The set of nested storyboards seen below will animate the height of
three rectangles in parallel, and when finished will animate the
height of a 4th,5th,6th,7th in sequence one after each other.  You
could remove the 5th animation (and its storyboard) and the only thing
you would need to do is make sure the former 6th animation had the
same BeginTime as the Duration of the 4th.

<Storyboard x:Name="sbParent" >
        <DoubleAnimation Storyboard.TargetName="rGreen"
                         Storyboard.TargetProperty="Height"
                         Duration="0:0:2" From="10" To="50"/>
        <Storyboard x:Name="sbChild" >
          <DoubleAnimation Storyboard.TargetName="rRed"
                           Storyboard.TargetProperty="Height"
                           Duration="0:0:2"  From="10" To="50"/>
        </Storyboard>
        <Storyboard x:Name="sbTrailer">
          <DoubleAnimation Storyboard.TargetName="rYellow"
                           Storyboard.TargetProperty="Height"
                           Duration="0:0:2"  From="10" To="50"/>
        </Storyboard>
        <Storyboard BeginTime="0:0:2">
          <DoubleAnimation Storyboard.TargetName="rBlue"
                           Storyboard.TargetProperty="Height"
                           Duration="0:0:2"  From="10" To="50"/>
          <Storyboard BeginTime="0:0:2" >
            <DoubleAnimation Storyboard.TargetName="rOrange"
                             Storyboard.TargetProperty="Height"
                             Duration="0:0:2" From="10" To="50"/>
            <Storyboard BeginTime="0:0:2" >
              <DoubleAnimation Storyboard.TargetName="rPink"
                               Storyboard.TargetProperty="Height"
                               Duration="0:0:2"  From="10" To="50"/>
              <Storyboard BeginTime="0:0:2" >
                <DoubleAnimation Storyboard.TargetName="rPurple"
                                 Storyboard.TargetProperty="Height"
                                 Duration="0:0:2"  From="10" To="50"/>
              </Storyboard>
            </Storyboard>
          </Storyboard>
        </Storyboard>
      </Storyboard>



On Tue, May 18, 2010 at 7:14 PM, Sam Lai <[email protected]> wrote:
> The talk about animations today reminds me of a question I've been
> meaning to ask -
>
> Having played with Flex, and a little with WPF and Silverlight, I
> still find Flex animations much easier to do for simple things. For
> example, if I want a panel to move and resize in parallel, and a label
> to slide in after that has completed, I'd do the following in Flex:
>
> <mx:Transition id="toShowBrandingPopupState" fromState=""
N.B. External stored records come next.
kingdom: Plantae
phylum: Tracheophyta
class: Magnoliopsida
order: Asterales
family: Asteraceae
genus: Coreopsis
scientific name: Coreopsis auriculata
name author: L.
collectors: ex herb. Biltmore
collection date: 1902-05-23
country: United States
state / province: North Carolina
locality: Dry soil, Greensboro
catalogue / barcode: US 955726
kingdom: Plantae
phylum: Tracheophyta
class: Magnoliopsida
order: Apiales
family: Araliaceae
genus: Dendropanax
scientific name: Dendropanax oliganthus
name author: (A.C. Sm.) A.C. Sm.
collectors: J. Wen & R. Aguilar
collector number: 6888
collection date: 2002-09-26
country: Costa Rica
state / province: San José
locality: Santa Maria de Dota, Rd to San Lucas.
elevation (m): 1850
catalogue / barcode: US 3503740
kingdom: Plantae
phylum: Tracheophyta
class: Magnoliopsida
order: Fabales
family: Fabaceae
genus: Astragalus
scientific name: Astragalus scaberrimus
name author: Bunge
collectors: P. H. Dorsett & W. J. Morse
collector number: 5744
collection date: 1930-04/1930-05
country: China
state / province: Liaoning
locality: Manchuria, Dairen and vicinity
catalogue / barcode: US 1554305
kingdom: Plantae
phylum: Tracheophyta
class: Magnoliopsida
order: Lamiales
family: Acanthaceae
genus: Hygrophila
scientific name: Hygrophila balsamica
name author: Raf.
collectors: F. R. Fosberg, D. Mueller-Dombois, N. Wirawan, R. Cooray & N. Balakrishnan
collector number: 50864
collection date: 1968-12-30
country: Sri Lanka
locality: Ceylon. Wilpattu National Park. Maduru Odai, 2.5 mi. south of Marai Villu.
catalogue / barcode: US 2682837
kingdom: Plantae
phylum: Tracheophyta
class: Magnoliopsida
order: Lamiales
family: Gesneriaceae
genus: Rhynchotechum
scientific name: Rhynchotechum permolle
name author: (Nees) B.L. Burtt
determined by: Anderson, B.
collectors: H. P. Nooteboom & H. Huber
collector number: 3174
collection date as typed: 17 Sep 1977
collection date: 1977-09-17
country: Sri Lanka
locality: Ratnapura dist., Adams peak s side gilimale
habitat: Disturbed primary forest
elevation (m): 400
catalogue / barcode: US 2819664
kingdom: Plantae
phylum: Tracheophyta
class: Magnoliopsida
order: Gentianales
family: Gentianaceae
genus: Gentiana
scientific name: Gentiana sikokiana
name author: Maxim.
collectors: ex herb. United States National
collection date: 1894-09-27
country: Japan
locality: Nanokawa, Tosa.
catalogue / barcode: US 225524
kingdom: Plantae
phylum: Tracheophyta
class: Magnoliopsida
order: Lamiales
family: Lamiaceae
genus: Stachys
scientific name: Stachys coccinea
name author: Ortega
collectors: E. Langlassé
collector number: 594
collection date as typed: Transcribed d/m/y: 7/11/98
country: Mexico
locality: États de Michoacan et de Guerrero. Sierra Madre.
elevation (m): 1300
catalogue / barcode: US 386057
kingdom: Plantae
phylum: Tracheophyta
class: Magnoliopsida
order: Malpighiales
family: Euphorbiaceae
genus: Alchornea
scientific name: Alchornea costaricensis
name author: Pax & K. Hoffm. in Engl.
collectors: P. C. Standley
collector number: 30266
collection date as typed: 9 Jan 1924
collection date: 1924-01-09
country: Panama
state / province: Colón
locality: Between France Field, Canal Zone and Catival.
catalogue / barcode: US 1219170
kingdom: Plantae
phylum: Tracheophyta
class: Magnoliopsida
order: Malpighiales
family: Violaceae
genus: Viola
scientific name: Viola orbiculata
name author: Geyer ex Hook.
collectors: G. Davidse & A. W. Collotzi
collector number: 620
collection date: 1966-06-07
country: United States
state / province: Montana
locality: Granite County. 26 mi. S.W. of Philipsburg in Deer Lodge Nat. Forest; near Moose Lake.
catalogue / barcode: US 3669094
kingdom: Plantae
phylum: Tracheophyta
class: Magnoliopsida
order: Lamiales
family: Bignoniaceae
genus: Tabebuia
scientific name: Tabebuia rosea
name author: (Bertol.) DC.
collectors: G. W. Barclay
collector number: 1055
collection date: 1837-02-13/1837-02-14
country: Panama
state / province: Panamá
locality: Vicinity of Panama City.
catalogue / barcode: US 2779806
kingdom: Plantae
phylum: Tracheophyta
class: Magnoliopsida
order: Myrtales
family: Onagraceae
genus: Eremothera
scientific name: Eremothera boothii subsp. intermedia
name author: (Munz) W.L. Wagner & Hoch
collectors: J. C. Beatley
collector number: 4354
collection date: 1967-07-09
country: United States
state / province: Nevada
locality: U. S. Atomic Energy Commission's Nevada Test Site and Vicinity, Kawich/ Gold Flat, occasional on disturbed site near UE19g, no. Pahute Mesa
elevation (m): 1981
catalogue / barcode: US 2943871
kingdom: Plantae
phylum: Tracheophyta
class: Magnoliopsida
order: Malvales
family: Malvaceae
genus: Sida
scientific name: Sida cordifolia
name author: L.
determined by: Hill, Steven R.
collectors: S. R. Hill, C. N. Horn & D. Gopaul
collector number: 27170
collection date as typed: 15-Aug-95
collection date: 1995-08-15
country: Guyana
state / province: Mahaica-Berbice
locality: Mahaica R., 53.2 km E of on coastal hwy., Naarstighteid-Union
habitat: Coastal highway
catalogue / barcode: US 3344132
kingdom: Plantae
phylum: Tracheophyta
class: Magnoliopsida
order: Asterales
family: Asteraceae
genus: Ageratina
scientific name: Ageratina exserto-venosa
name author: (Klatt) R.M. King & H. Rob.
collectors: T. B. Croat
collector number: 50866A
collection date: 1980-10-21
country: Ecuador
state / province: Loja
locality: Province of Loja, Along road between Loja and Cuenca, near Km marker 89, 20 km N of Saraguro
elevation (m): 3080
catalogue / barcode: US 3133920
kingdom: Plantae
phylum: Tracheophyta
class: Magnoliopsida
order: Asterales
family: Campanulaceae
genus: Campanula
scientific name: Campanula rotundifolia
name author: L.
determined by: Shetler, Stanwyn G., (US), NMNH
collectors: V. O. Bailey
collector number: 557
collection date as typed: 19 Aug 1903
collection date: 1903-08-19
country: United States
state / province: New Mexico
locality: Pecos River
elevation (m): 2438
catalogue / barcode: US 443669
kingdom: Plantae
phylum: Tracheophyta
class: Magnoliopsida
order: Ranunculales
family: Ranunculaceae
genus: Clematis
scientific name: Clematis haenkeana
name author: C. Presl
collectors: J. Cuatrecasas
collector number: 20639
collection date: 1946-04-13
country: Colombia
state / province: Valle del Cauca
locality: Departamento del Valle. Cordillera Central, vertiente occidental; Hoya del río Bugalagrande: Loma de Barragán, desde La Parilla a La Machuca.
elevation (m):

> toState="showBrandingPopup">
>                        <mx:Sequence>
>                                <!-- animate branding popup -->
>                                <mx:Parallel>
>                                        <mx:Move duration="1000" 
> target="{brandingPopupPanel}" xBy="-270"
> yBy="-270" />
>                                        <mx:Resize duration="1000" 
> target="{brandingPopupPanel}"
> widthTo="270" heightTo="270" />
>                                </mx:Parallel>
>                                <!-- this is the label's width + space for a 
> gap between this and
> the logo -->
>                                <mx:Move duration="500" target="{logoLabel}" 
> xBy="-120" />
>                        </mx:Sequence>
>                </mx:Transition>
>
> I know how to replicate that in WPF/Silverlight by setting the times
> to emulate the parallel and sequence tags, but it feels tedious; I
> don't really care about actual time values. And if I change the
> duration of any component, I'd have to shift the times for everything
> else after it. Also, if I want to dynamically create the
> transition/storyboard, I'd have to account for the times for each
> component, and shift things if I add animation components in between
> others etc.
>
> Is there any wrapper/library in WPF/SL that provides a Flex-style
> animation API? It just feels so much simpler for animations like this.
>
> Or do I just need some re-education to bend my brain to the SL way?